Nevada loses 400 solar jobs, but more projects planned in Nye County

CARSON CITY — Nevada lost more than 2,500 rooftop solar installation jobs in 2016 after state utility regulators imposed new, less favorable net metering rates that slowed the industry to a crawl, a report released Tuesday shows.

But a silver lining in the report from The Solar Foundation shows the state lost only about 400 solar jobs overall. Nevada gained jobs in other areas, primarily in larger solar project development, to offset the rooftop solar losses.

The 400 lost jobs are a 4 percent decrease, from 8,764 jobs in 2015 to 8,371 jobs in 2016.

In the rooftop solar sector, Nevada saw a 32 percent job loss in 2016, from 8,285 jobs to 5,598.

Even with the loss of the rooftop solar installation jobs, Nevada in 2016 ranked fourth nationally in the number of solar jobs and second in the number of solar jobs per capita. Nevada had the third largest number of solar jobs among all states in the 2015 report and the most solar jobs per capita.

This is against a backdrop of 24 percent growth nationwide that pushed American solar employment over 260,000 jobs last year, according to the 2016 National Solar Jobs Census.

“With a near tripling of solar jobs since 2010, the solar industry is an American success story that has created hundreds of thousands of well-paying jobs,” said Andrea Luecke, president and executive director of The Solar Foundation.

But Luecke said the net metering policy decision in Nevada is catching up with the industry this year. Only two states are expecting to see declines in solar growth this year, and Nevada leads the way with a drop of 22.3 percent.

The Nevada Public Utilities Commission changed the net metering rate for rooftop solar customers effective Jan. 1, 2016. The decision came following direction from the 2015 Legislature to examine whether a separate rate class of customers was needed to resolve any questions of any subsidy to rooftop solar from nonsolar customers.

A subsidy was identified and the new net metering rates were approved to address it. Existing rooftop solar customers were later grandfathered in under the original, more favorable rates.

The result saw large national rooftop solar companies leave the state since the benefits of the systems were no longer adequate to make the financial investment worthwhile.

Green energy policies, including net metering, are likely to emerge as issues at the 2017 legislative session. Nearly a dozen energy-related bills have been requested so far.

The National Solar Jobs Census 2016 is The Solar Foundation’s seventh annual report on the solar workforce nationwide and by state.

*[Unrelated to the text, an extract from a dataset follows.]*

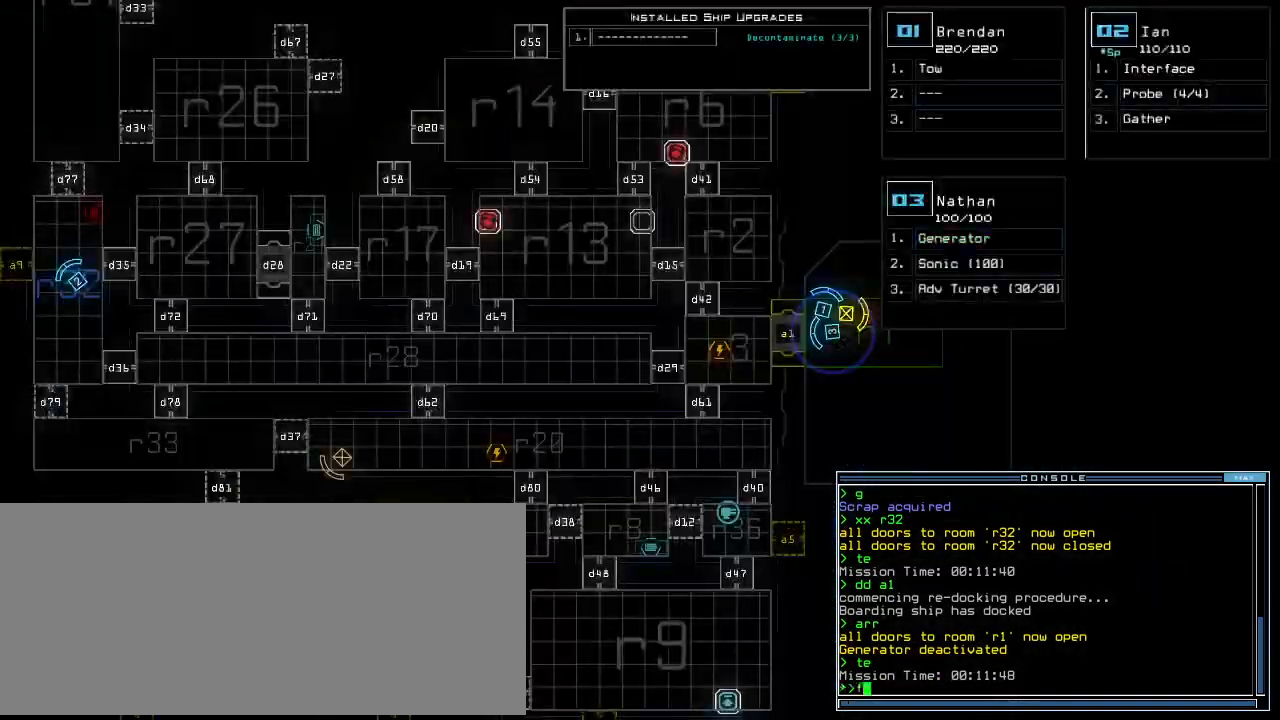
{"keys": [], "events": [[83, "r", "down"], [146, "space", "up"], [209, "r", "up"]]}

In Pahrump, a 15-megawatt community solar project went online in September. The plant with 54,000 photovoltaic panels, occupies over 80 acres is a partnership between Valley Electric Association and Bombard Renewable Energy, a division of Bombard Electric, LLC, an indirect, wholly-owned subsidiary of MDU Resources Group, Inc., a Nevada-based company.

In October, SolarReserve announced plans to build a second solar plant in Nye County, one featuring 10 towers projected to create about 3,000 construction jobs through a five-to-seven-year project valued at more than $5 billion.

The company built and operates Crescent Dunes solar plant outside Tonopah.